*SELECTED TEXT*:
The role of gambling in the lives of children is ambiguous, certainly from a policy standpoint. On the whole, most commercial forms of gambling are prohibited among those under 18. But exceptions to this are made for National Lottery products, including their online instant win games and scratchcards, football pools and other lotteries, which are legal for those aged 16 and over. Finally, there are some forms of machines, those with stakes of 10p and prizes of £5, that are legal for anyone of any age. And, of course, there are no legal restrictions about what goes on within families and between friends.
But as any young person will tell you, legal restrictions don’t mean that you don’t do it. In fact, 12% of children aged 11-16 have gambled in the past week; half of which was via age-restricted gambling activities. Often parents or older friends/relatives facilitate this gambling but not always: 43% of children who had gambled online had done so using their parents account without their knowledge (Wardle, 2018).

*PROBLEM DETAILS*: Pick up the text on children and gambling where it stops, continuing after its final sentence.

(Transcribed page contents)
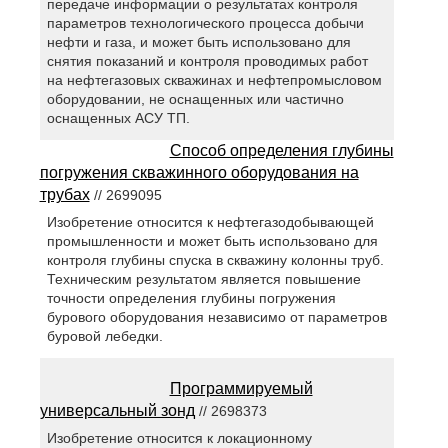
передаче информации о результатах контроля
параметров технологического процесса добычи
нефти и газа, и может быть использовано для
снятия показаний и контроля проводимых работ
на нефтегазовых скважинах и нефтепромысловом
оборудовании, не оснащенных или частично
оснащенных АСУ ТП.
Способ определения глубины
погружения скважинного оборудования на
трубах
// 2699095
Изобретение относится к нефтегазодобывающей
промышленности и может быть использовано для
контроля глубины спуска в скважину колонны труб.
Техническим результатом является повышение
точности определения глубины погружения
бурового оборудования независимо от параметров
буровой лебедки.
Программируемый
универсальный зонд
// 2698373
Изобретение относится к локационному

*RESULT*:
Why are we concerned about this? Isn’t gambling just another rite of passage for children? Well, it is and it isn’t. Some children report experiencing a range of adverse consequences because of their gambling. This ranges from gambling causing arguments with family or friends, to missing school because of gambling, to being preoccupied thinking about gambling. Overall, it is estimated that 0.9% of children aged 11-15, or 31,000 children to put it another way, have such a range of difficulties with their gambling that they are considered to be problem gamblers. Gambling is not a risk-free activity.
Furthermore, gambling or gambling-like activity is, arguably, becoming an increasing part of everyday life. Facsimile forms of gambling are increasingly available within other activities. For example, children can play social casinos or slots which replicate online slot machines or casinos but instead of gambling for cash, you gamble for virtual currency. There is gambling within video games or gambling by betting ‘skins’ (virtual possessions won or purchased within video games). The Gambling Commission estimates that around 4% of children had bet using skins in the past week, and 11% have ever done it.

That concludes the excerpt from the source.